Stress and poverty experienced during childhood could have a negative impact on the ability to regulate emotions in adulthood, according to a small new study.
The research, published in the journal Proceedings of the National Academy of Sciences, showed that children who grew up poor were more likely to experience emotional regulation problems later on in adulthood, and also had differences in activity in certain brain regions.
"Our findings suggest that the stress-burden of growing up poor may be an underlying mechanism that accounts for the relationship between poverty as a child and how well your brain works as an adult," study researcher Dr. K. Luan Phan, a professor of psychiatry at University of Illinois at Chicago College of Medicine, said in a statement. Phan worked with colleagues at Cornell University, the University of Michigan and the University of Denver on the study.
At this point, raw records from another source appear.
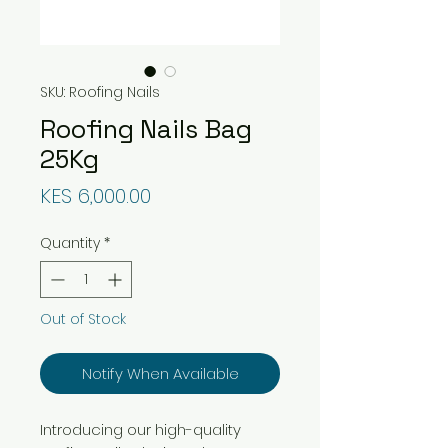
SKU: Roofing Nails
Roofing Nails Bag
25Kg
Price
KES 6,000.00
Quantity
*
Out of Stock
Notify When Available
Introducing our high-quality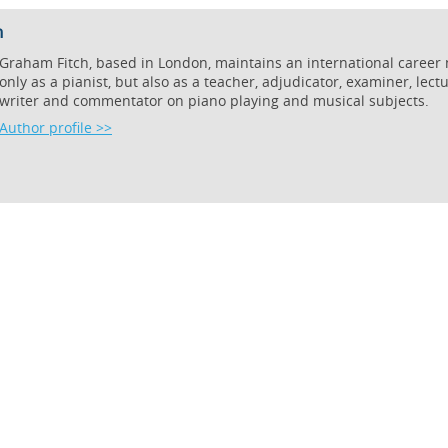
h
Graham Fitch, based in London, maintains an international career 
only as a pianist, but also as a teacher, adjudicator, examiner, lectu
writer and commentator on piano playing and musical subjects.
Author profile >>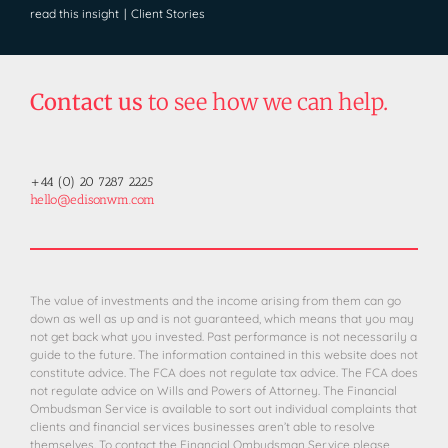
read this insight
|
Client Stories
Contact us
to see how we can help.
+44 (0) 20 7287 2225
hello@edisonwm.com
The value of investments and the income arising from them can go
down as well as up and is not guaranteed, which means that you may
not get back what you invested. Past performance is not necessarily a
guide to the future. The information contained in this website does not
constitute advice. The FCA does not regulate tax advice. The FCA does
not regulate advice on Wills and Powers of Attorney. The Financial
Ombudsman Service is available to sort out individual complaints that
clients and financial services businesses aren’t able to resolve
themselves. To contact the Financial Ombudsman Service please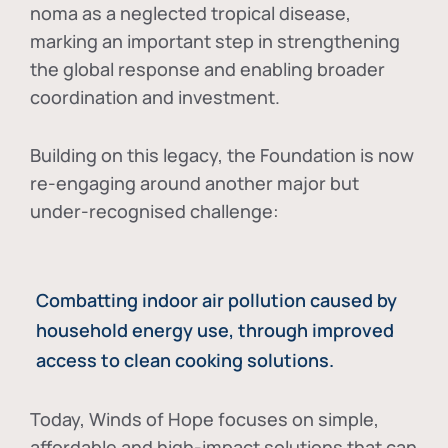
noma as a neglected tropical disease
,
marking an important step in strengthening
the global response and enabling broader
coordination and investment.
Building on this legacy, the Foundation is now
re-engaging around another major but
under-recognised challenge:
Combatting indoor air pollution caused by
household energy use, through improved
access to clean cooking solutions.
Today, Winds of Hope focuses on
simple,
affordable and high-impact solutions
that can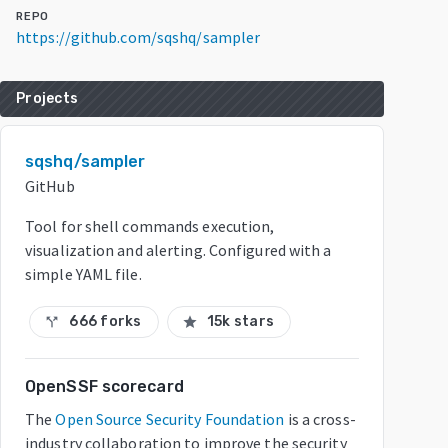
REPO
https://github.com/sqshq/sampler
Projects
sqshq/sampler
GitHub
Tool for shell commands execution,
visualization and alerting. Configured with a
simple YAML file.
666 forks
15k stars
call_split
star
OpenSSF scorecard
The
Open Source Security Foundation
is a cross-
industry collaboration to improve the security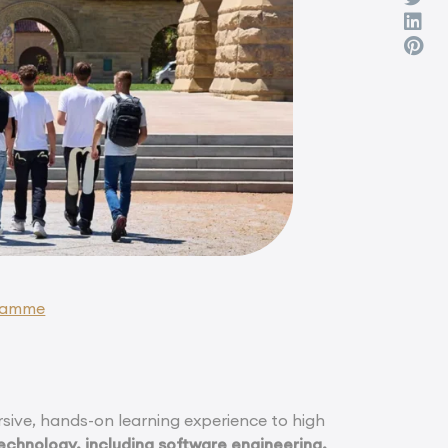
gramme
ive, hands-on learning experience to high
echnology, including software engineering,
Forty-nine people were included in the study, about half of whom came from low-income families. They were followed from age 9 -- the age at which researchers took note of their poverty status -- until age 24. Researchers also noted the participants' parent-child interactions, stress responses, and exposures to stressors.
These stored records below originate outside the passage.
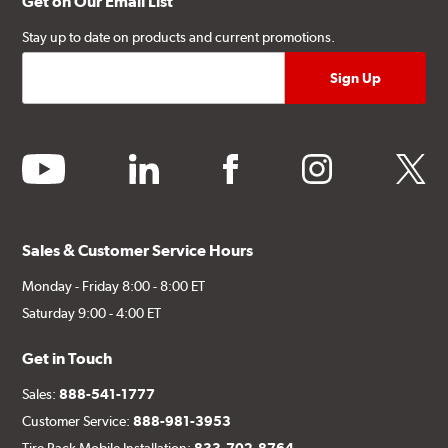
Get on Our Email List
Stay up to date on products and current promotions.
youtube
linkedin
facebook
instagram
twitter
Sales & Customer Service Hours
Monday - Friday 8:00 - 8:00 ET
Saturday 9:00 - 4:00 ET
Get in Touch
Sales:
888-541-1777
Customer Service:
888-981-3953
Tire Rack Mobile Installation:
833-702-8764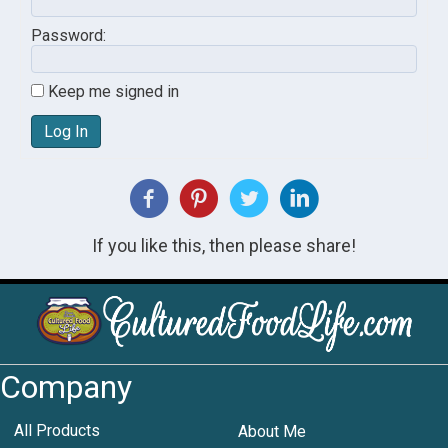
Password:
Keep me signed in
Log In
If you like this, then please share!
Company
All Products
About Me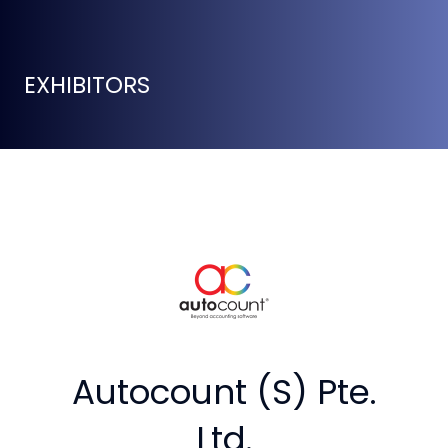
EXHIBITORS
Autocount (S) Pte.
Ltd.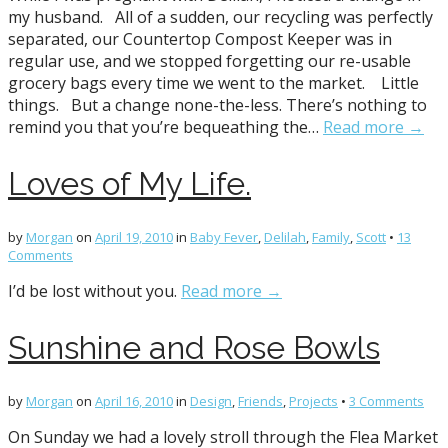
my husband. All of a sudden, our recycling was perfectly
separated, our Countertop Compost Keeper was in
regular use, and we stopped forgetting our re-usable
grocery bags every time we went to the market. Little
things. But a change none-the-less. There’s nothing to
remind you that you’re bequeathing the…
Read more →
Loves of My Life.
by
Morgan
on
April 19, 2010
in
Baby Fever
,
Delilah
,
Family
,
Scott
•
13
Comments
I’d be lost without you.
Read more →
Sunshine and Rose Bowls
by
Morgan
on
April 16, 2010
in
Design
,
Friends
,
Projects
•
3 Comments
On Sunday we had a lovely stroll through the Flea Market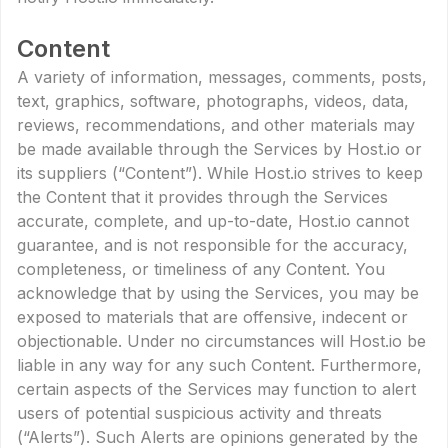
Content
A variety of information, messages, comments, posts,
text, graphics, software, photographs, videos, data,
reviews, recommendations, and other materials may
be made available through the Services by Host.io or
its suppliers (“Content”). While Host.io strives to keep
the Content that it provides through the Services
accurate, complete, and up-to-date, Host.io cannot
guarantee, and is not responsible for the accuracy,
completeness, or timeliness of any Content. You
acknowledge that by using the Services, you may be
exposed to materials that are offensive, indecent or
objectionable. Under no circumstances will Host.io be
liable in any way for any such Content. Furthermore,
certain aspects of the Services may function to alert
users of potential suspicious activity and threats
(“Alerts”). Such Alerts are opinions generated by the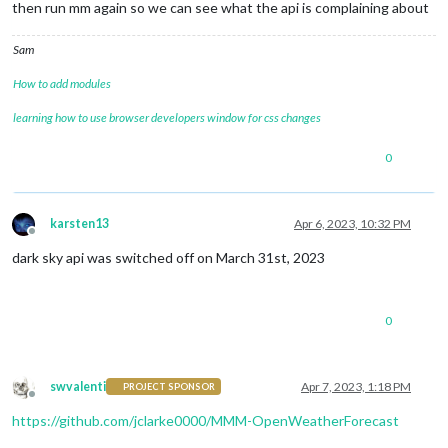
            }

then run mm again so we can see what the api is complaining about
          } 
else
 {

Sam
            console.
log
( 
"[MMM-DarkSkyForecast] "
 + moment()
          }

How to add modules
learning how to use browser developers window for css changes
0
karsten13
Apr 6, 2023, 10:32 PM
Offline
dark sky api was switched off on March 31st, 2023
0
swvalenti
Apr 7, 2023, 1:18 PM
PROJECT SPONSOR
Offline
https://github.com/jclarke0000/MMM-OpenWeatherForecast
At age 24, they had the participants undergo brain imaging while completing a task where they had to try to stop themselves from having a negative emotion in reaction to seeing a picture.
Researchers found an association between lower family income during childhood and higher amygdala activity (which is involved in fear and negative emotions) and lower prefrontal cortex activity (which is involved in negative emotion regulation).
Plus, the more stress the participants experienced while growing up -- measured at ages 9, 13 and 17 -- the stronger the relationship was between the brain activity and childhood poverty status.
The findings are especially important, given one in five children lived below the poverty level in 2011, according to a report released last year, as reported by Reuters.
In 2008, a study showed that 9- and 10-year-olds from low-income families had worse prefrontal cortex brain functioning than wealthier kids.
"It is a similar pattern to what's seen in patients with strokes that have led to lesions in their prefrontal cortex," the researcher of that study, Mark Kishiyama, a cognitive psychologist at the University of California-Berkeley, told USA Today. "It suggests that in these kids, prefrontal function is reduced or disrupted in some way."